Ma in cima alle preoccupazioni dei medici italiani, a prescindere dal genere, c’è la ricerca di un difficile equilibrio volto a conciliare vita privata e professionale – indicata dal 40% dei maschi intervistati e dal 33% delle femmine, con una differenza modesta tra chi ha figli e chi non ne ha. In questo contesto la pandemia ha aumentato la pressione associata a questo lavoro influendo sul modo in cui i medici vedono la propria professione, con 1 donna su 2 che è stata spinta a rimettere in discussione la propria carriera di medico per motivazioni quali l’eccessiva richiesta di sacrifici senza riscontro economico, l’elevato livello di rischi e la necessità di dare priorità alla famiglia e ai propri affetti.

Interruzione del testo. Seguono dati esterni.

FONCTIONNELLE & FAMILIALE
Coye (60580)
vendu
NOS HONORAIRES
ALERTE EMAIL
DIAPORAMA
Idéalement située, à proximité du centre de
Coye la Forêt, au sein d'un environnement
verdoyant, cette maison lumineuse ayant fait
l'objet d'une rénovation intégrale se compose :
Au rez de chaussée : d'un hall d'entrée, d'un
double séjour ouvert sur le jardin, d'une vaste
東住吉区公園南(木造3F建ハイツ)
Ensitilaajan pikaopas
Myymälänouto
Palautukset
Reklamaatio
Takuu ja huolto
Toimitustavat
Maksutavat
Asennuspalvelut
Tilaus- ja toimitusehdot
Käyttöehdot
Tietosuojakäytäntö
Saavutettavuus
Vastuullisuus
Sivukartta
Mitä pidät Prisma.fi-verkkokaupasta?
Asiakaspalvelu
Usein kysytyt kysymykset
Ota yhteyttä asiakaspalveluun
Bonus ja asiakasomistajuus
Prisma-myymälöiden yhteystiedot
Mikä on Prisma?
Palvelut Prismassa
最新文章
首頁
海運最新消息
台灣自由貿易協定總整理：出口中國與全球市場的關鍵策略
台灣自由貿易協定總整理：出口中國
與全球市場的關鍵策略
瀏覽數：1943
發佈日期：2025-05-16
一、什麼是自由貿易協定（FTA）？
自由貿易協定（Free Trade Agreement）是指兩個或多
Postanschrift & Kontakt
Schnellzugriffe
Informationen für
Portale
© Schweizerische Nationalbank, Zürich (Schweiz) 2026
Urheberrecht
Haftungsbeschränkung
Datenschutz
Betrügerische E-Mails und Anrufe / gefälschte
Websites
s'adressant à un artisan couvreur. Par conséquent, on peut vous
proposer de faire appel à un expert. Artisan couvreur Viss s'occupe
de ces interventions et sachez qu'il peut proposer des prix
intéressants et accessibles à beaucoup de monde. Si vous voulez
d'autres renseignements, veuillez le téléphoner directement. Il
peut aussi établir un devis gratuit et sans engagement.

Il COVID-19 ha però solo evidenziato alcune delle lacune del sistema lavoro che hanno portato negli anni ad una disuguaglianza sistemica: infatti, il 51% delle donne medico ha rinunciato ai figli per la carriera o ne ha avuti meno di quelli che desiderava, contro il 18% dei medici uomini, dato avvalorato anche dalle stime ISTAT che confermano che il 45,4% delle donne di età compresa tra i 18 e i 49 anni è senza figli. Come emerso dal report, malgrado un’apparente equa distribuzione di imprevisti ed emergenze, è la donna medico a occuparsi della gestione dell’ordinario familiare, sentendosi spesso in difficoltà a causa degli orari di lavoro. Da sottolineare anche la scorretta percezione della gestione della famiglia tra donne e uomini, con i secondi più convinti di essere protagonisti di un impegno paritario, più di quanto non percepiscano le donne che hanno risposto al sondaggio.